# Task brief
Report every line of the material that contains the string "right".

********

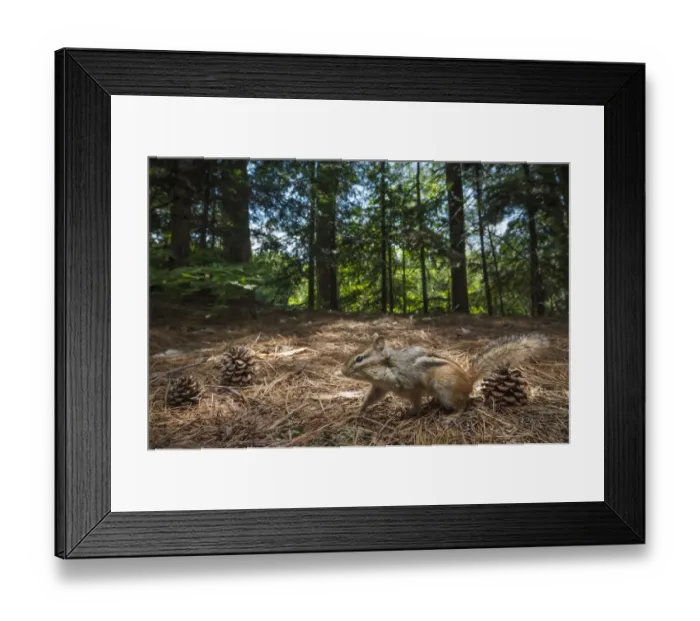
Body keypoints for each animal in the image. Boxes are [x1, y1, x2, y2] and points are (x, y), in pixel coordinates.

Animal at [341, 332, 549, 415]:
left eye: (359, 358)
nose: (342, 371)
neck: (387, 366)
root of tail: (469, 379)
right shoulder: (379, 388)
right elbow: (370, 398)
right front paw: (359, 410)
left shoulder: (411, 387)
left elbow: (416, 401)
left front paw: (411, 413)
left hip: (445, 389)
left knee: (463, 405)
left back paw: (450, 417)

********

# Output
right shoulder: (379, 388)
right elbow: (370, 398)
right front paw: (359, 410)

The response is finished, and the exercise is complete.